LemonCake
El atardecer se derretía sobre su melena roja, refulgiendo bajo los últimos retazos de un sol que moría, derramando su sangre sobre un infinito manto blanco.
Desde las alturas, la contemplaba. Embelesado, bebía de ella cada lágrima que, nocturna, escapaba de sus ojos claros, cada palabra, cada gesto, cada canción. Era la última de su familia, la única que había vuelto, que había regresado.
Su nueva vida acababa de empezar; todo lo que nunca ambicionó ahora le pertenecía.
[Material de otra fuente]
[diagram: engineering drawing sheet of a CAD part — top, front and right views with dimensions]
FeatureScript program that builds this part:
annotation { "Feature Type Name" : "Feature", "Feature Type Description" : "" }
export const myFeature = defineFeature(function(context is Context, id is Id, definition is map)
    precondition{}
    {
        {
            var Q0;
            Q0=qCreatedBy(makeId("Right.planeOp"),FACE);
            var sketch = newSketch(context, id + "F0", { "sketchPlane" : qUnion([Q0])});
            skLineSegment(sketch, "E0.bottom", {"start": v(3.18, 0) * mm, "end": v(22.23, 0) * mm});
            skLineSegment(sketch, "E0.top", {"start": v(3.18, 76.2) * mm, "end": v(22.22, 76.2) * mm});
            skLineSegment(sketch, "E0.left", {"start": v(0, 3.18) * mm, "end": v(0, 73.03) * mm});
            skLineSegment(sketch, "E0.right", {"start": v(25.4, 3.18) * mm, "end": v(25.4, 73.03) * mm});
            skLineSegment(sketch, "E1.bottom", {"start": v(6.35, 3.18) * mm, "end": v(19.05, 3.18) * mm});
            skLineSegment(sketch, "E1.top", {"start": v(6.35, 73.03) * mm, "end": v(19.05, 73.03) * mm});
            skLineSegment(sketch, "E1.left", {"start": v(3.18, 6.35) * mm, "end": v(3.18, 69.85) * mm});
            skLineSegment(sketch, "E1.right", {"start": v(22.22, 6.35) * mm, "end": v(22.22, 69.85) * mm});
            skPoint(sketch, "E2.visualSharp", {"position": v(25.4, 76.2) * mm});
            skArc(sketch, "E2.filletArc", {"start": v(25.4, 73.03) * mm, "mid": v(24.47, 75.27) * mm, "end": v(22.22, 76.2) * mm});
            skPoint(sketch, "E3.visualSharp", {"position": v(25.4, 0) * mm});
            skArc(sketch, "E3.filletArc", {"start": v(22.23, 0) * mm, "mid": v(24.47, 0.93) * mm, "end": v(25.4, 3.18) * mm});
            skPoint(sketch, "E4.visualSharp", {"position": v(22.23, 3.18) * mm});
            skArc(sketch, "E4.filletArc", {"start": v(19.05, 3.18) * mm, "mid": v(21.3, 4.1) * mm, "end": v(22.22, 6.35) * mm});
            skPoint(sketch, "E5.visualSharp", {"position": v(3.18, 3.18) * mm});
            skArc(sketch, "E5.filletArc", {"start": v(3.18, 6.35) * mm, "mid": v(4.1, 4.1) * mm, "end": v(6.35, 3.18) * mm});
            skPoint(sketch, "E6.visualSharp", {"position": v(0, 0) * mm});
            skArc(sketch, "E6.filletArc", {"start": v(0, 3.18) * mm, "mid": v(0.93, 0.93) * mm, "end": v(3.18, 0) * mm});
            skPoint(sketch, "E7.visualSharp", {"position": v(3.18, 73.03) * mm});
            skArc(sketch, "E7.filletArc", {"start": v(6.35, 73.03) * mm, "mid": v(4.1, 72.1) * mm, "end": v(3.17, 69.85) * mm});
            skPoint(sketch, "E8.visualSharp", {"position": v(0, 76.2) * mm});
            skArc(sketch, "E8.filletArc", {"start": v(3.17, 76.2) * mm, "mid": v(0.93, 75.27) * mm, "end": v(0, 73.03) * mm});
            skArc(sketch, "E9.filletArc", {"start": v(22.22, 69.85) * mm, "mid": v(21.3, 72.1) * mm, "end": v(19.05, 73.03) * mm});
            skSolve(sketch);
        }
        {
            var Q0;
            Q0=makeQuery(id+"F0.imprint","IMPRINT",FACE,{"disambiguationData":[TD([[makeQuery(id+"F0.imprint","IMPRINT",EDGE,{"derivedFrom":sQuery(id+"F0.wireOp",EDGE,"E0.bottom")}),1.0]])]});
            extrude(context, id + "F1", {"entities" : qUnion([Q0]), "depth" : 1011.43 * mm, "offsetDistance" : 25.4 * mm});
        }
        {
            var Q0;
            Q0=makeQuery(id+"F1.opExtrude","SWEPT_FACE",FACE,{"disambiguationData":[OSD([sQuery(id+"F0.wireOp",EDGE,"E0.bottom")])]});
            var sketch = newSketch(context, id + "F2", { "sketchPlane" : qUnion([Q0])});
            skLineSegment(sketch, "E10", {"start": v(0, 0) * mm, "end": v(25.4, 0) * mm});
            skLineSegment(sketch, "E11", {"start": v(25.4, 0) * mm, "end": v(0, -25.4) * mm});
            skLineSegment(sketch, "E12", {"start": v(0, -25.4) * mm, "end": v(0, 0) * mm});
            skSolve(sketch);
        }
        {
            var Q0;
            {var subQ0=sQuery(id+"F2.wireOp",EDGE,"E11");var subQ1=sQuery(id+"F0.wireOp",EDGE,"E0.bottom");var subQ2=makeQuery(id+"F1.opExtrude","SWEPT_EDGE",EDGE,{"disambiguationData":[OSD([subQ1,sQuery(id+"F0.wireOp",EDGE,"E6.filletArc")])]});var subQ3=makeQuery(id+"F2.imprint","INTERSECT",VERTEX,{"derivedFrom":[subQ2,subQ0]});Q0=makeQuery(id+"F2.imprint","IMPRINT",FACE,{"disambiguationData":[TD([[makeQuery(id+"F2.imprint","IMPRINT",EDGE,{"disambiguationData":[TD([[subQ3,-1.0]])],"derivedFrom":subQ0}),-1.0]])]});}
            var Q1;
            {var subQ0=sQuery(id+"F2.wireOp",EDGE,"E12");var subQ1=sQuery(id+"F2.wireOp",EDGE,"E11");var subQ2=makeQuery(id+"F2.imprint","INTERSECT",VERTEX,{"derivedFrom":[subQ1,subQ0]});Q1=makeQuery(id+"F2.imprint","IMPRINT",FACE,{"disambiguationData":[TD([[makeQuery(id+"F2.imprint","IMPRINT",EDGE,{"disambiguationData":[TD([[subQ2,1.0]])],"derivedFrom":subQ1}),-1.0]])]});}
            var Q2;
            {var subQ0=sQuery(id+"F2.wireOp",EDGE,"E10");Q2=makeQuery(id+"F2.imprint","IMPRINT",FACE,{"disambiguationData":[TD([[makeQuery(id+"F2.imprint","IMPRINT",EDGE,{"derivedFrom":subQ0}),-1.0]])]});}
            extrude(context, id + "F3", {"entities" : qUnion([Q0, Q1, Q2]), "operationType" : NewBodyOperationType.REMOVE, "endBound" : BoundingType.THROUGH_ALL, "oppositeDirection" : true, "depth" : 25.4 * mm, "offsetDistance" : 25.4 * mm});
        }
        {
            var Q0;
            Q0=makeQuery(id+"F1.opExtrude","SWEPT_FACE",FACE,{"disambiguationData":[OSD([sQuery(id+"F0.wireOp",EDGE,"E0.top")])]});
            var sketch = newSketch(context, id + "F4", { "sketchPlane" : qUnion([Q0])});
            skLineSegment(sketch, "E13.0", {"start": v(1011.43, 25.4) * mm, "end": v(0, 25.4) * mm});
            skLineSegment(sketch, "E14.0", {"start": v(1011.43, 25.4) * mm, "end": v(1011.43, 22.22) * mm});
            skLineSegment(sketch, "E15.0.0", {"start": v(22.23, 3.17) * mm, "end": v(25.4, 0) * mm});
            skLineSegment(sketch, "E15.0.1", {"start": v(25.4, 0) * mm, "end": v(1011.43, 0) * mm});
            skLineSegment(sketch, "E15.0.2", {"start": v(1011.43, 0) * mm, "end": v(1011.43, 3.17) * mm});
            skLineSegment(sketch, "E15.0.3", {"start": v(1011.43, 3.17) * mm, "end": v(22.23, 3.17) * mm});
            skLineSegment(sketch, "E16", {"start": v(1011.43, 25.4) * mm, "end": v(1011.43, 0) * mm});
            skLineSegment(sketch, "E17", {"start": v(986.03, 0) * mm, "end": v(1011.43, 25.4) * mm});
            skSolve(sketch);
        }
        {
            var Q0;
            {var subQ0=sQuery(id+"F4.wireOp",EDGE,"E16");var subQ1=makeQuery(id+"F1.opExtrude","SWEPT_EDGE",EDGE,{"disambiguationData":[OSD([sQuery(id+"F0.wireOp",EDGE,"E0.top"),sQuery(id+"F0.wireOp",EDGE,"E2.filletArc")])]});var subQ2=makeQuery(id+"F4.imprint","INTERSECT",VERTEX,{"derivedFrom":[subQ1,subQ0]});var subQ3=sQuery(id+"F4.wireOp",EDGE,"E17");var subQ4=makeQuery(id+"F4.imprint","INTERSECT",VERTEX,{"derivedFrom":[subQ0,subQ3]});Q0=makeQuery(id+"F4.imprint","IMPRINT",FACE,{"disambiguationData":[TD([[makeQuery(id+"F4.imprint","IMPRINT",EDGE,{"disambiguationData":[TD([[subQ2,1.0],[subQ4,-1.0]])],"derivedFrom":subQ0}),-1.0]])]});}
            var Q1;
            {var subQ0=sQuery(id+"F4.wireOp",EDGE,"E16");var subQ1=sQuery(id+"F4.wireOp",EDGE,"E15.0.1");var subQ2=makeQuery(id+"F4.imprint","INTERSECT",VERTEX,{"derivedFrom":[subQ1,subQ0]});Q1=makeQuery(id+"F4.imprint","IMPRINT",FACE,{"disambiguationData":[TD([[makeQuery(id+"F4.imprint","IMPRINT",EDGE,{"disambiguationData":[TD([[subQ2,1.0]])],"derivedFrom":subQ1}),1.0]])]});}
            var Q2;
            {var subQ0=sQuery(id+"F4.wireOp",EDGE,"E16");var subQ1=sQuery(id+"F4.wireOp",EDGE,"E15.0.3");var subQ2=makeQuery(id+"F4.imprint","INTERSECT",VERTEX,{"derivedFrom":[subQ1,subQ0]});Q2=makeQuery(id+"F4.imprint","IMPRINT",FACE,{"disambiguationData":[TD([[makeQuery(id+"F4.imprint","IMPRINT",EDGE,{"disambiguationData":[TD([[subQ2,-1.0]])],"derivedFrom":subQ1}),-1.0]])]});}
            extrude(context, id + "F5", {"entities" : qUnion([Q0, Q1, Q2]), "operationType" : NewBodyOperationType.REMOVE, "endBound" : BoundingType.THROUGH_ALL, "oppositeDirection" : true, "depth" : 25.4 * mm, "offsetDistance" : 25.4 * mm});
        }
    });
Ya no había negro, sólo gris y blanco; el miedo, la desesperación, el dolor, su pasado, sus tormentos, desaparecían, humo y jirones, fragmentos que se volvían aire y partían, lejos, casi sueños, pesadillas de una vida anterior.
Olía a cítrico, a dulce, a su pequeña. Caminó, perdido, siguiendo ese extraño aroma que lo impregnaba todo, hasta la cocina, donde la encontró. La harina pintaba el suelo, sus manos estaban cubiertas de una masa pegajosa que dejaba rastro sobre todo lo que tocaba, las cáscaras de los limones estaban abandonadas en la mesa, desparramando su fragancia por todo el lugar, mientras ella danzaba por el desorden, sonriendo, sin pensar, con su cabello agitándose a su alrededor, la cara llena de crema que huía de entre sus labios quienes, vanos, intentaban apresarla, atraparla, saborear esa cálida acidez.
No podía creer lo que veía, ese hermoso caos del que ella era protagonista, esa confusión de elementos, de dulce, de amargo, de esa extraña felicidad que le embargaba al verla de esa manera, libre, pura, como jamás se había comportado.
Se acercó sigiloso hasta alcanzarla, cogiendo su mano entre la suya y haciéndola voltear, recoger su cuerpo en un abrazo y besar aquella crema que cubría labios prohibidos, labios que el mundo había sellado y que, ahora, se abrían de nuevo para mostrar aquella sonrisa delirante que desbordaba inocencia. Y sus besos sabían a tarta de limón.